Книга Пламенная роза Тюдоров - Бренди Пурди
Шрифт:
Интервал:
Закладка:
Мне больше нравилось гулять на свежем воздухе, чем находиться в помещении. Мистрис Форстер сказала в день моего приезда, что я обязательно привыкну к холоду и полумраку, царящим в стенах поместья, однако этого так и не произошло.
Всякий раз, когда поднимался сильный ветер и деревья стучали ветками в мои окна, у меня сердце выскакивало из груди от страха и мне хотелось бежать со всех ног из этого ужасного места. Я готова была бороться за свою жизнь, обмануть саму смерть, но разве можно сбежать от самой себя, от страшного недуга и терзаемого болью тела, в котором ютилась моя горемычная душа? От судьбы не уйдешь, от нее нигде не спрячешься. Рука смерти нависала надо мной, ласкала мою грудь, обжигала плоть и истязала ее болью, и от прикосновений этой руки моя красота увядала.

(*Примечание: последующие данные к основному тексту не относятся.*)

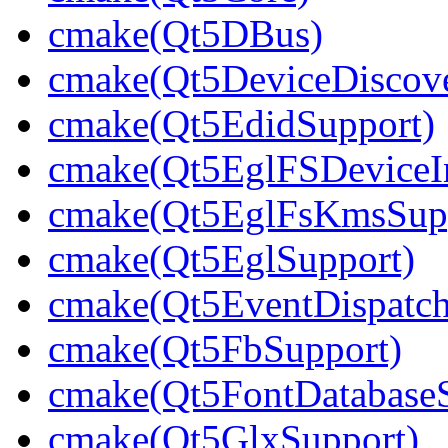
cmake(Qt5DBus)
cmake(Qt5DeviceDiscov
cmake(Qt5EdidSupport)
cmake(Qt5EglFSDeviceIn
cmake(Qt5EglFsKmsSup
cmake(Qt5EglSupport)
cmake(Qt5EventDispatch
cmake(Qt5FbSupport)
cmake(Qt5FontDatabaseS
cmake(Qt5GlxSupport)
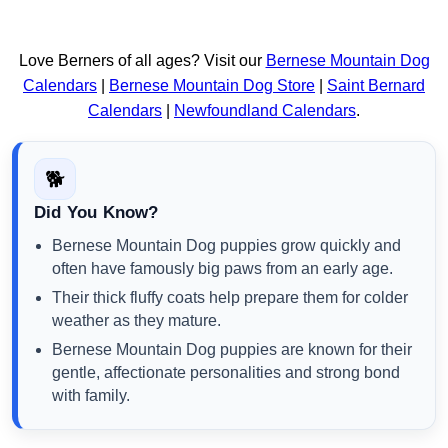
Love Berners of all ages? Visit our
Bernese Mountain Dog
Calendars
|
Bernese Mountain Dog Store
|
Saint Bernard
Calendars
|
Newfoundland Calendars
.
🐕
Did You Know?
Bernese Mountain Dog puppies grow quickly and
often have famously big paws from an early age.
Their thick fluffy coats help prepare them for colder
weather as they mature.
Bernese Mountain Dog puppies are known for their
gentle, affectionate personalities and strong bond
with family.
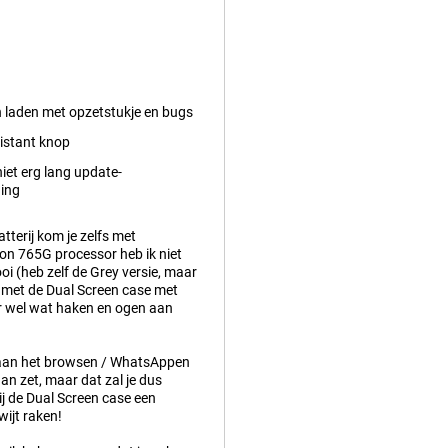
n laden met opzetstukje en bugs
istant knop
iet erg lang update-
ing
tterij kom je zelfs met
gon 765G processor heb ik niet
ooi (heb zelf de Grey versie, maar
m met de Dual Screen case met
ar wel wat haken en ogen aan
m aan het browsen / WhatsAppen
an zet, maar dat zal je dus
ij de Dual Screen case een
wijt raken!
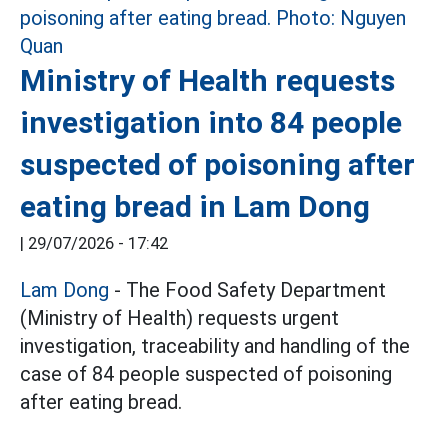
Ministry of Health requests
investigation into 84 people
suspected of poisoning after
eating bread in Lam Dong
|
29/07/2026 - 17:42
Lam Dong
- The Food Safety Department
(Ministry of Health) requests urgent
investigation, traceability and handling of the
case of 84 people suspected of poisoning
after eating bread.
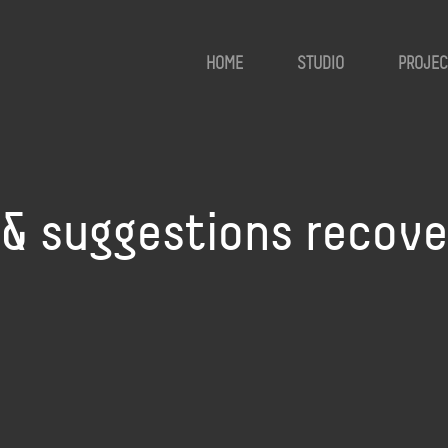
HOME
STUDIO
PROJEC
i & suggestions recove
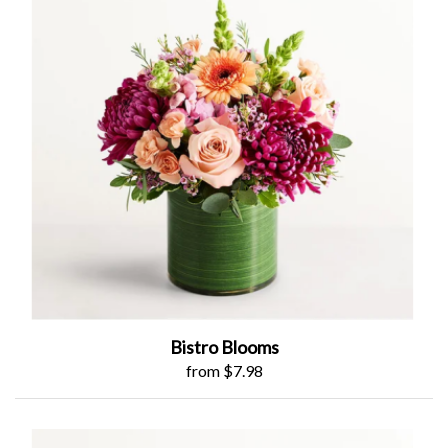
Bistro Blooms
from $7.98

Мистрис Форстер всеми силами пыталась мне помочь. Чтобы порадовать ее, я чашками пила ячменный отвар, хотя и опасалась, что мочевой пузырь может меня подвести. Я испробовала все средства, которые она мне советовала, обращалась за помощью к знахаркам и шарлатанкам, прослывшим в округе ведьмами. Они приходили ко мне в ночи и опаивали таинственными зельями и эликсирами, горькими и сладкими, холодными и горячими, смазывали мою грудь мазями, от которых мне становилось еще хуже. На мою несчастную опухоль наносили бесчисленные снадобья и делали припарки; ее покрывали смолой, оливковым маслом, живицей, соком ревеня, касторовым маслом, ртутью, золотом, серой, уксусом, лакрицей, свинцом, особой пастой, приготовленной из лисьих легких и печени черепахи, толчеными кораллами, жемчугом и зубами вепря, мелом, гипсом, розовым маслом, корицей, отварами болиголова, мандрагоры, валерианы и белладонны, патокой, льняным маслом, козлиным пометом, глазами краба и жиром гадюки. Но все это скорее вредило мне, чем помогало. Я лежала в постели, задыхаясь от боли, обжигающей мои внутренности и пульсирующей в моей груди, перетянутой тугой повязкой. На моих глазах проступали слезы, я впадала в отчаянье, чувствуя близость смерти.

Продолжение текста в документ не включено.